4. Lack of preparation
Some businesses get turned down for small business loans because the owners aren’t prepared.
“Many businesses simply aren’t savvy about the application process and believe they can walk into a bank, fill out an application and get approved for a loan,” says Mark Palmer, managing director and analyst at BTIG, a global trading, brokerage and investment firm.

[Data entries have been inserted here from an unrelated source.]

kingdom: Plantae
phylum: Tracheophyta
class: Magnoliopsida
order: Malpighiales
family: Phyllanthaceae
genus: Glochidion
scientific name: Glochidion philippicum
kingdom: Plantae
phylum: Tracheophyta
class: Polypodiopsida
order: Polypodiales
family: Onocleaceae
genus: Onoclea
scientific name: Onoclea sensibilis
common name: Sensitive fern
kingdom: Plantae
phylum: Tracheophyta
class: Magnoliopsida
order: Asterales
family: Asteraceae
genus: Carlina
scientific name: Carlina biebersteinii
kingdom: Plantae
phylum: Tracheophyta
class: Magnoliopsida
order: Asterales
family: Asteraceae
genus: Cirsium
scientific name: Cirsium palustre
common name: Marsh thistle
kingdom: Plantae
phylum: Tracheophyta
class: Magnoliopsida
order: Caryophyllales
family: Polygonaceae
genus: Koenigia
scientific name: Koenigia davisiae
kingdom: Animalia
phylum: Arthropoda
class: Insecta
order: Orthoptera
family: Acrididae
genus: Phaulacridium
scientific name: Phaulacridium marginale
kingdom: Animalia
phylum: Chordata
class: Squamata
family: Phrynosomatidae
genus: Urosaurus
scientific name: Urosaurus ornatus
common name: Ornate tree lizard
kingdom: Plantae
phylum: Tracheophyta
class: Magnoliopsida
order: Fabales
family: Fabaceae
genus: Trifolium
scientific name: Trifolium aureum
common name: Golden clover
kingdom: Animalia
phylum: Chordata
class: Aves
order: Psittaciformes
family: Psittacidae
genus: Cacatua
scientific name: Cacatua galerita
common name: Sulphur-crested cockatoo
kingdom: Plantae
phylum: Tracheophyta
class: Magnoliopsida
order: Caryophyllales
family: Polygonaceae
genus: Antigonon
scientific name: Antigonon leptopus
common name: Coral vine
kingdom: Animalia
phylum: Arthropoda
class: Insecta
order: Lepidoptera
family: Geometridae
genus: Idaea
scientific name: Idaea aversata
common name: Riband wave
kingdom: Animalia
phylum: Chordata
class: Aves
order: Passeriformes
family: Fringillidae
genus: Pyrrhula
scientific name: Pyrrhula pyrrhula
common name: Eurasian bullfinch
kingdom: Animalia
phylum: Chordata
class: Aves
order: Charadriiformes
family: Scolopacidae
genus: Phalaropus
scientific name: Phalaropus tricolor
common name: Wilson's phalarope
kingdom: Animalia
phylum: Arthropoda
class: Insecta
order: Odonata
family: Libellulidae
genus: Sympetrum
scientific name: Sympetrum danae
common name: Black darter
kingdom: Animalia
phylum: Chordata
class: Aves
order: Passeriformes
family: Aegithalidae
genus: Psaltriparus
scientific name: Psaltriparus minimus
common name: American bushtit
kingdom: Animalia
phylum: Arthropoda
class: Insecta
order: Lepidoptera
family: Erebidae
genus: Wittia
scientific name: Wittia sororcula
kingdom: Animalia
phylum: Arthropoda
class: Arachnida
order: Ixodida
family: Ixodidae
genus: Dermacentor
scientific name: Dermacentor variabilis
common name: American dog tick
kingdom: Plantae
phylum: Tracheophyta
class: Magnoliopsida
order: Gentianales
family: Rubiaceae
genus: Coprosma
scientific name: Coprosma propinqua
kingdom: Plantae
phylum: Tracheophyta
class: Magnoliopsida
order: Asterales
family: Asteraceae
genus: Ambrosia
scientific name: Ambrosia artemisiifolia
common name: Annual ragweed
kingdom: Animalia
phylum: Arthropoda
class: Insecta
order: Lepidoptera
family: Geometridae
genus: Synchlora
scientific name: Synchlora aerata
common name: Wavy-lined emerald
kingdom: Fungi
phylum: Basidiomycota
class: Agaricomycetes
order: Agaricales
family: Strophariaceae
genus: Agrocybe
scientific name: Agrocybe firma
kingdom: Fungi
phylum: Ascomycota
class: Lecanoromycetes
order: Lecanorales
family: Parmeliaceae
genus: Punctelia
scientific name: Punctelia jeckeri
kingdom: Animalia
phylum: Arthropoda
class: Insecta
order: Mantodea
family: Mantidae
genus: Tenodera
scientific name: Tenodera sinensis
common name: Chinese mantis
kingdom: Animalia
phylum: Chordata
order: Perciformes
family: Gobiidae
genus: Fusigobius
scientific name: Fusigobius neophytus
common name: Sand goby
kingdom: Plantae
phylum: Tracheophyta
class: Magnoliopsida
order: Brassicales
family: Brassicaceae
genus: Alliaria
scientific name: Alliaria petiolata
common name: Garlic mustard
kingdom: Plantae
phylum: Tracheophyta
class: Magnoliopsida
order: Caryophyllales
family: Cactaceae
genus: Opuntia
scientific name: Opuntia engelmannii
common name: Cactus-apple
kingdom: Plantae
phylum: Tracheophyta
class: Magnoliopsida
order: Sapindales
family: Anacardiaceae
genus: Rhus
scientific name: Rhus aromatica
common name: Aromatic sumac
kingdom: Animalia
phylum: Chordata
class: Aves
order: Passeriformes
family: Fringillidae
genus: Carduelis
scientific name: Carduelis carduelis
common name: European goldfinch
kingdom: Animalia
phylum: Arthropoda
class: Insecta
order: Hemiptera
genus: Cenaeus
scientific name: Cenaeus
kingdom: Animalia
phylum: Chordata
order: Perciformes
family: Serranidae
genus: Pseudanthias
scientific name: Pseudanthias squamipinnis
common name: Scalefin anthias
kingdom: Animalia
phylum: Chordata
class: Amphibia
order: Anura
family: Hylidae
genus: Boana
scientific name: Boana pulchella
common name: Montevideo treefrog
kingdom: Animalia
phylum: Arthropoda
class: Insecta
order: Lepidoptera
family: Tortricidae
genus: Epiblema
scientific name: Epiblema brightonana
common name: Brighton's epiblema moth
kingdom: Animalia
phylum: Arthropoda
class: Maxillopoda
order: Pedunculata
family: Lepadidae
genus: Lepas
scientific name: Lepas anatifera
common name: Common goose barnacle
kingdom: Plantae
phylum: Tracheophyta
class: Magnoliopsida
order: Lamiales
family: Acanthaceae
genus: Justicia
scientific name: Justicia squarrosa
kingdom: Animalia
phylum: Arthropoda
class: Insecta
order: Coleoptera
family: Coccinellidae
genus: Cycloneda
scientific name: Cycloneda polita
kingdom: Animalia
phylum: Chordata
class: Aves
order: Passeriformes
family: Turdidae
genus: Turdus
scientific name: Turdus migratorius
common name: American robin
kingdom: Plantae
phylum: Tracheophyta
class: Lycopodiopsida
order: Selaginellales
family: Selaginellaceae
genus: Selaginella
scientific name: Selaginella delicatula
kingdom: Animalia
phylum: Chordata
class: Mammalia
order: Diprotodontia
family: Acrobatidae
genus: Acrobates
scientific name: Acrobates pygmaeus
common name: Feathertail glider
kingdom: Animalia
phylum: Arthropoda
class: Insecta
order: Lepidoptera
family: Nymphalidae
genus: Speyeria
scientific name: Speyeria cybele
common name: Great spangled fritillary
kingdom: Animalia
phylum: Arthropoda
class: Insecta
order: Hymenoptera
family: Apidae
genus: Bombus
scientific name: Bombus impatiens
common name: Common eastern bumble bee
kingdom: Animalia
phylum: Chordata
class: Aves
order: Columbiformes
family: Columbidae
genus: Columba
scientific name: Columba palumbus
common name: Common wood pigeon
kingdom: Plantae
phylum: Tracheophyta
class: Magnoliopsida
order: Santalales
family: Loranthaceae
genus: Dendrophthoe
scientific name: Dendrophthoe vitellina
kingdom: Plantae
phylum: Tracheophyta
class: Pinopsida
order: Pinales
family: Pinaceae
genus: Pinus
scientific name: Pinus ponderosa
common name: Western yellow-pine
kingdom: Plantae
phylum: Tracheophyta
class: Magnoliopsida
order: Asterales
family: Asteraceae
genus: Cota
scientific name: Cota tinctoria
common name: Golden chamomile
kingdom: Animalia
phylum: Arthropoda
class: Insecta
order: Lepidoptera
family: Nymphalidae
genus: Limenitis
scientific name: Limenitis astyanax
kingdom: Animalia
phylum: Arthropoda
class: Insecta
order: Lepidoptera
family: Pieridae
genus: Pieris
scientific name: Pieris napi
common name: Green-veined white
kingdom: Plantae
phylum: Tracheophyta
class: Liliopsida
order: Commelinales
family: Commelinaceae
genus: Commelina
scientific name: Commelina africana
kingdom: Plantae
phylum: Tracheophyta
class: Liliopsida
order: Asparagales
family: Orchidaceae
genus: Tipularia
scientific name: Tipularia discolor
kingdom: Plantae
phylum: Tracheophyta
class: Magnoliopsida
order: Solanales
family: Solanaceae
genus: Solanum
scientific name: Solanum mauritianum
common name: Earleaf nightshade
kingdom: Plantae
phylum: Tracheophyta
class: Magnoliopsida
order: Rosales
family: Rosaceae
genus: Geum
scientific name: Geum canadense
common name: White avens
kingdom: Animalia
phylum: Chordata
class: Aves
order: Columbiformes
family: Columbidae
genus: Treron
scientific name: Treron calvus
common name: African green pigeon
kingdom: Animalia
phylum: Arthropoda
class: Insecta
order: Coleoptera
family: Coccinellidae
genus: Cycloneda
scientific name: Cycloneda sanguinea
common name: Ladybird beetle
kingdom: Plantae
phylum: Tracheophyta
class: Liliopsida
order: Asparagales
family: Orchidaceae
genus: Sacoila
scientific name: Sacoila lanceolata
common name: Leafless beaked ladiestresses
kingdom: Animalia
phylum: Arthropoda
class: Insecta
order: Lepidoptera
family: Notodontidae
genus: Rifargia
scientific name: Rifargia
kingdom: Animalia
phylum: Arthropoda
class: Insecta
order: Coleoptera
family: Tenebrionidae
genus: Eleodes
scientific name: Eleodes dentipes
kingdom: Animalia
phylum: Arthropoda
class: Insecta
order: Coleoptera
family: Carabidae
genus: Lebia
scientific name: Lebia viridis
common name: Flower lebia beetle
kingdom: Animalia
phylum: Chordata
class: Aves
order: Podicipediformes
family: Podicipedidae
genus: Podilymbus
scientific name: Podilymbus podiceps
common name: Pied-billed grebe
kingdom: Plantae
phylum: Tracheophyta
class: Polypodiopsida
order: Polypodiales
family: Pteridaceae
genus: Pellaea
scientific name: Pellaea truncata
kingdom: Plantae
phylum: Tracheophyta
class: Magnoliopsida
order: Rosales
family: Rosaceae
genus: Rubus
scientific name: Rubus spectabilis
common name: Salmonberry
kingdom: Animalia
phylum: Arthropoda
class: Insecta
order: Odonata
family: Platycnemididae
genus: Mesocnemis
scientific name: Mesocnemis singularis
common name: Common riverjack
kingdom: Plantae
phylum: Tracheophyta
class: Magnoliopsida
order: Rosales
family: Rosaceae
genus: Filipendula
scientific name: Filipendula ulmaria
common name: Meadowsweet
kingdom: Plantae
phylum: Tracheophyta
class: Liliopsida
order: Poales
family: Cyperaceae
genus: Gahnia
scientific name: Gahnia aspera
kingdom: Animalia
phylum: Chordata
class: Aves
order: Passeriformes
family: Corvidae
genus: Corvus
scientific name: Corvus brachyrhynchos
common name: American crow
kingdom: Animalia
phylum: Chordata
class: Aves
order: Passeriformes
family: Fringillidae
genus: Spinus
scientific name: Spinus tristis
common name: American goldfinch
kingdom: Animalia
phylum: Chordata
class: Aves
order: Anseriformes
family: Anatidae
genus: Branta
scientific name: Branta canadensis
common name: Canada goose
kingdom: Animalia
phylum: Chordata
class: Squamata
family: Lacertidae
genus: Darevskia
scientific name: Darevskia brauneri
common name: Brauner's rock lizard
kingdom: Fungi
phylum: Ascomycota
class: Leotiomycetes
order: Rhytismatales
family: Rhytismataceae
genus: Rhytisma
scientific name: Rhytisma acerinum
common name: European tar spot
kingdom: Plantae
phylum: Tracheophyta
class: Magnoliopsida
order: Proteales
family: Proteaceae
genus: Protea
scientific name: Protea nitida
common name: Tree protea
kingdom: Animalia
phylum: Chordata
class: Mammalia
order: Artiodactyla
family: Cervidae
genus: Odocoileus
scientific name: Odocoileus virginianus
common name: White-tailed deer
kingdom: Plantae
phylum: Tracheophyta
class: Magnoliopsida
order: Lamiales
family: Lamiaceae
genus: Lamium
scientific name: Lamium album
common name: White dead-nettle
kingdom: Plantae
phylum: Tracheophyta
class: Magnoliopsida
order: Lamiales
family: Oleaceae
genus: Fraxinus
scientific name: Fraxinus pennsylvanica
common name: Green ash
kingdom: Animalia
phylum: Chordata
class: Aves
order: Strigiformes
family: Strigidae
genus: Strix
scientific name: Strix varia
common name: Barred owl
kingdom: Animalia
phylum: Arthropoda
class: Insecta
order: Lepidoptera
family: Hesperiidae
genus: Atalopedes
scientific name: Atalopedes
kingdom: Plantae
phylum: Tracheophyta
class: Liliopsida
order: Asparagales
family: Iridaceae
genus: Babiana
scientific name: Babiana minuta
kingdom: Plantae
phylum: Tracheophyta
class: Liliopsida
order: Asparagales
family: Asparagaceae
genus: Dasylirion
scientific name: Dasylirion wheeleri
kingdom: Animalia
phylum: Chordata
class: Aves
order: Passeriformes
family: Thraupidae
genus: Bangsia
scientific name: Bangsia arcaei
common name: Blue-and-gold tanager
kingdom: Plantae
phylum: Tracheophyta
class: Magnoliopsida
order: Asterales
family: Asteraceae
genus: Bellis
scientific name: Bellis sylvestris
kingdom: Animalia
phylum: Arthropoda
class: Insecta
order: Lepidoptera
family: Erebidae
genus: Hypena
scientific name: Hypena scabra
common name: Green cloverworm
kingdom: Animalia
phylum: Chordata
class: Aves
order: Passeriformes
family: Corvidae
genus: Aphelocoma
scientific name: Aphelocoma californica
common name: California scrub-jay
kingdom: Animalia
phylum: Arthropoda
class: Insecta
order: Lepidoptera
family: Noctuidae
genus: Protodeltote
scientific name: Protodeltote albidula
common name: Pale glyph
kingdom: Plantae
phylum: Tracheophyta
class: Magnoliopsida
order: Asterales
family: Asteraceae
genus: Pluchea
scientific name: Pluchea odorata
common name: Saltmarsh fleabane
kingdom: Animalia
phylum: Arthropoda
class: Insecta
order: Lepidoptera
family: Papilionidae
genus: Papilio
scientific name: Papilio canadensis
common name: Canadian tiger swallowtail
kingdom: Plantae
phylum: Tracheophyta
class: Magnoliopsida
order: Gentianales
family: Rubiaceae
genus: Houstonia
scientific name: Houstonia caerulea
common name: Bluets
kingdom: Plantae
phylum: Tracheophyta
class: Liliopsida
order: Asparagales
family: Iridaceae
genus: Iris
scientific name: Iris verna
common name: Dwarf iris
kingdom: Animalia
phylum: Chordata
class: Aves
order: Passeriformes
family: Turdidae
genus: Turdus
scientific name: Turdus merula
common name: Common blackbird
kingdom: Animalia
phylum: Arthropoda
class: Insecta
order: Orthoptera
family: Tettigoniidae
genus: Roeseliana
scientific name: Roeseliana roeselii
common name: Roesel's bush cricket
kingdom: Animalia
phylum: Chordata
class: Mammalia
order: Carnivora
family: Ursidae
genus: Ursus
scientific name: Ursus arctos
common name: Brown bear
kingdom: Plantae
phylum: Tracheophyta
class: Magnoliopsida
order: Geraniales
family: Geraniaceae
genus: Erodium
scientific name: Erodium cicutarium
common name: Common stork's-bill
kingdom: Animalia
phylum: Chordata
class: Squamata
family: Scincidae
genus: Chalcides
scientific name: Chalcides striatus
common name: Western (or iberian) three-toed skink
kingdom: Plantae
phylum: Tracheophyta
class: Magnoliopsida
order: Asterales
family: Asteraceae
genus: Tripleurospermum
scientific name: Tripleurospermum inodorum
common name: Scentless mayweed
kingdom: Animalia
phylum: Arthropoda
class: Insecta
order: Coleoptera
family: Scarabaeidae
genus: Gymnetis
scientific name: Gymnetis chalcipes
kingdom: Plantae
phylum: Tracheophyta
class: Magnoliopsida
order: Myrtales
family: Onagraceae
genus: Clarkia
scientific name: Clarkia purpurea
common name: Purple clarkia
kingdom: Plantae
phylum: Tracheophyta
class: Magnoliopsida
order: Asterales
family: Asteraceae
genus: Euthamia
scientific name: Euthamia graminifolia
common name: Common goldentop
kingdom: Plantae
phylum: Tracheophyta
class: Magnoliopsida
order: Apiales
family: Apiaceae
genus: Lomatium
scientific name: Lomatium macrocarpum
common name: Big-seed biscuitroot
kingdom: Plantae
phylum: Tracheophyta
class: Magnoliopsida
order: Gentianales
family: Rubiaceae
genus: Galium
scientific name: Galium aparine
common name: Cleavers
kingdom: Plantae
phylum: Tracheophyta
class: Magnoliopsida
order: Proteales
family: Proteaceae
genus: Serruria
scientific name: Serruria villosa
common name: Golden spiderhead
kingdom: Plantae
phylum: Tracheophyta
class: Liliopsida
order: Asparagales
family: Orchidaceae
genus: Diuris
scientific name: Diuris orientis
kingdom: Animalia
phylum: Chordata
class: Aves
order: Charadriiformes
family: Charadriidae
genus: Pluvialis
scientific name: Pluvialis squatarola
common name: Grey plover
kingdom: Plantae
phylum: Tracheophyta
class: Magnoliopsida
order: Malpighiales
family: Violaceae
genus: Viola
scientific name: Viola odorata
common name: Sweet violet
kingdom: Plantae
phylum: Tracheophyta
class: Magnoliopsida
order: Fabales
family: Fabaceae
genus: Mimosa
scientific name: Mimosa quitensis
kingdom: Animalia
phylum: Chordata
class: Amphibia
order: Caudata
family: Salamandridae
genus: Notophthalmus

Before applying for a bank loan, businesses should have a written business plan, financial statements or projections, personal and business credit reports, tax returns and bank statements, according to the United States Small Business Administration website. They should also have copies of relevant legal documents including articles of incorporation, contracts, leases, and any licenses and permits needed to operate.
5. Seeking small loans
Most small businesses seek loans of less than $100,000, according to a 2014 Harvard Business School working paper by Karen Mills, former SBA administrator. However, banks want to underwrite larger loans because it’s more profitable for them. It costs a bank about the same amount to process a $50,000 loan as it does a $1 million loan, but it can make more money by underwriting the latter.
“Quite simply, small businesses are too expensive to underwrite; traditional lenders are geared to accommodate bigger players,” says Glenn Goldman, former chief executive officer of CAN Capital and current CEO of RetailCapital. CAN Capital offers online merchant cash advances and small business loans up to $150,000, and RetailCapital provides online merchant cash advances up to $350,000.
Online lenders like these and microlenders including Accion have emerged to offer the small-dollar loans that traditional banks aren’t willing to underwrite. The SBA also guarantees microloans up to $50,000.
6. Risk-averse banks
Lending to a small businesses is risky for banks. Since the 2008 financial crisis, many banks have raised their lending standards to avoid taking on such risk.
“Post-recession, banks became more risk-averse and unfortunately, small business loans are inherently riskier than large business loans or even consumer loans,” says Rhea Aguinaldo, manager of entrepreneurship for the Small Business Majority, a national advocacy group for small businesses.
Some small business owners have better luck getting loans from community banks, where they have relationships with the bank staff.
“Small businesses tend to have better results if they are known by the banker,” says BTIG’s Palmer.